■ EXCERPT PROVIDED:
Started A Thread With Some Pics 4 ya... She's A Little Rough... But I Call It Character.... 8) 

https://www.tinboats.net/forum/viewtopic.php?f=21&t=23570

I'll Keep Up With Yours, Feel Free To Look Over Mine For Any Ideas!


----------



## ROBB (Feb 26, 2012)

Well due to the warmer weather today, I decided to start the next step.

I have just about finished reading every thread posted on the site, been a long boring Winter. The Hard Water has not been very cooperative in Northern Illinois.

Removed the center seat and started the bracing for the deck. There are a few 14' Shallow V boats on the site and a special shout out and thank you to "ZUBES"


----------



## ROBB (Mar 8, 2012)

More Updates


----------



## fool4fish1226 (Mar 8, 2012)

Starting to take shape, the framing looks good.


----------



## ROBB (Mar 18, 2012)

I had to make a revision to the sides. I did not want to have the front deck any higher. So I refreamed the sides to be level with the seat height.






Added supports for the front deck, storage area, and framed for the trolling motor mount.


----------



## dbglaketaker (Mar 18, 2012)

wow looks great. my new boat has been painted twice with no prep so im thinking i might need to use both methods


----------



## florida strain (Mar 18, 2012)

wow i have the same boat 14 monark, now known as sea ark , how much steel flex did it take to do the bottom, also what kind did you get ,the slick stuff for airboats? thanks cant wait to see more from build.


----------



## ROBB (Mar 18, 2012)

florida strain said:


> wow i have the same boat 14 monark, now known as sea ark , how much steel flex did it take to do the bottom, also what kind did you get ,the slick stuff for airboats? thanks cant wait to see more from build.



FS- I applied 2 coats, I am sorry I do not remember the exact part numbers, but I used what was recommended by other members here on the site.

■ GIVEN RECORDS:
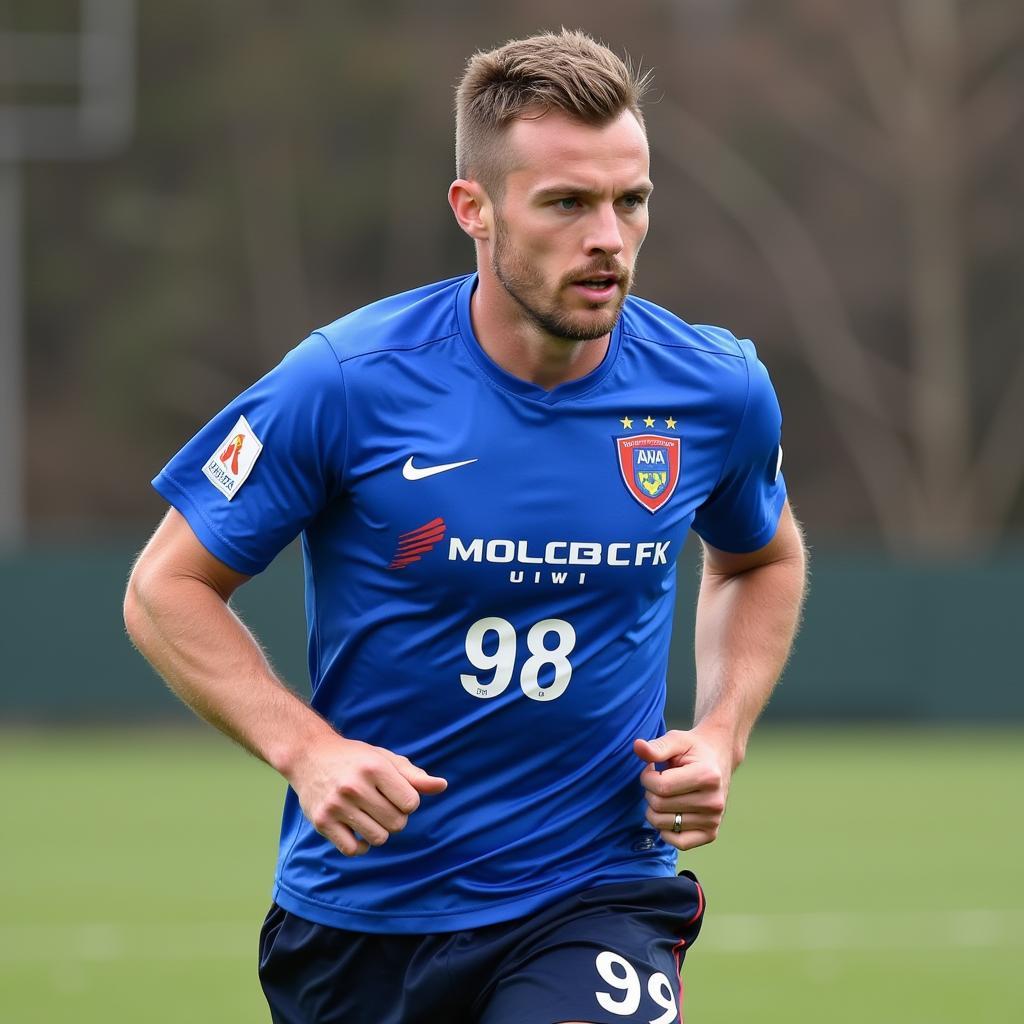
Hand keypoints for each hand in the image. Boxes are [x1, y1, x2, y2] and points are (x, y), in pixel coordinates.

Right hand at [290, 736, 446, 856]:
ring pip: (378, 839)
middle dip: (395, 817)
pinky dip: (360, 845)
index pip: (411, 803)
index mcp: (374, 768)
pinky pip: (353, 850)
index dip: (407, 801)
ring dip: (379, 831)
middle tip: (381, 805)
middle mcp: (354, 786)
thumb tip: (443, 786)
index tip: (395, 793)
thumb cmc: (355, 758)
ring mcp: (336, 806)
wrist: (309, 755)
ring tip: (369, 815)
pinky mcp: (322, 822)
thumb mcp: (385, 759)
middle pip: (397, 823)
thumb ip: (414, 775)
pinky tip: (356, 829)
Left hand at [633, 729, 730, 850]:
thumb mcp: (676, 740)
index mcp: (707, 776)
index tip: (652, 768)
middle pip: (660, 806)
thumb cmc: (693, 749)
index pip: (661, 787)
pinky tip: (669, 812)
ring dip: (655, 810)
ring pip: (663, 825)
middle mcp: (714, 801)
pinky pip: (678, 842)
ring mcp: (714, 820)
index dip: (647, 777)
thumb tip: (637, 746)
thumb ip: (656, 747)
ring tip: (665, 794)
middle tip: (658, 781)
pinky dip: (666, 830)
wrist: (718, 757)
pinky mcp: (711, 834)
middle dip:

■ COMPLETE THE FOLLOWING:
A. In the boat build thread, how many coats of steel flex did ROBB say he applied?
B. Quote the boat build thread word for word, starting at the words "Started A Thread" and stopping after the words "For Any Ideas!".

■ YOUR WRITTEN ANSWERS:
A. Two coats.

B.
Started A Thread With Some Pics 4 ya... She's A Little Rough... But I Call It Character.... 8) 

https://www.tinboats.net/forum/viewtopic.php?f=21&t=23570

I'll Keep Up With Yours, Feel Free To Look Over Mine For Any Ideas!